Cuarto domingo, mañana, Dios mediante, de Adviento. Ayer di con un pregón y un villancico, la bienvenida a la Navidad, con mis mejores deseos para todo el mundo. Lo que pasa es que es éste un mundo de transitoriedades, y todo lo que es transitorio navega por un mar de tristezas, en que no hay más puertos que los de las diversas nostalgias.
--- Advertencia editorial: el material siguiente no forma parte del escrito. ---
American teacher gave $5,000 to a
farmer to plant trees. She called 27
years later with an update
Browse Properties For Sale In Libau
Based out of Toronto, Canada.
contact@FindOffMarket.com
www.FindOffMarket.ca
El presente, cada momento, tiene los ribetes amarillentos, cuando no ocres de nostalgia de lo que se gasta nada más nacer. Apenas hacemos otra cosa, en nuestro alfar de cada día, en cada vuelta de lendel, que generar recuerdos más o menos antiguos con que alimentamos la esperanza del momento siguiente.
Después, cantaron villancicos. Es tiempo de Navidad. Cuanto muere a lo largo del año, renace en el tiempo de Navidad, este abrir y cerrar de ojos que habías estado esperando y ya está siendo, pero casi ha pasado, al ser.
Hay poca gente por la calle. Se anuncian malos tiempos, de mayor pobreza para demasiada gente. Siempre hay demasiados pobres, y para colmo, alrededor de la pobreza, se forma una corte de milagros, un patio de Monipodio. Un mundo turbio, muy próximo al lindero de la selva social, donde las reglas son más duras, los rencores, las venganzas atroces, porque rigen ahí mismo, a nuestro lado, las leyes de la selva, la del Talión, los agravios imperdonables.
Las noticias se suavizan por el gacetillero de turno, que ya leyó el libro de estilo y asegura que hubo muertos y heridos, pero “no fue más que” un ajusta de cuentas, “no fue más que”, una reyerta entre inmigrantes. Demasiada pobreza que seca los ribetes, las esquinas del grupo social, la “ciudad alegre y confiada”.
-Estás triste. No deberías. Es, tú mismo lo has dicho, Navidad.
-Y tenéis razón. Pero es que justo en Navidad, cuando todos deberíamos estar cantando a coro, es cuando ves más claro que estamos en un lugar de tránsito.
Es difícil este asunto de vivir, este privilegio de vivir, milagroso negocio en que de pronto nos encontramos atrapados, concernidos, complicados … perdidos, como en un laberinto, rodeados de gente y siendo, a la vez, uno más de esa gente que rodea a cada otro, también asustado por nuestro agobiante insistencia, que nos agobia y desorienta, con el temporal encegueciéndonos.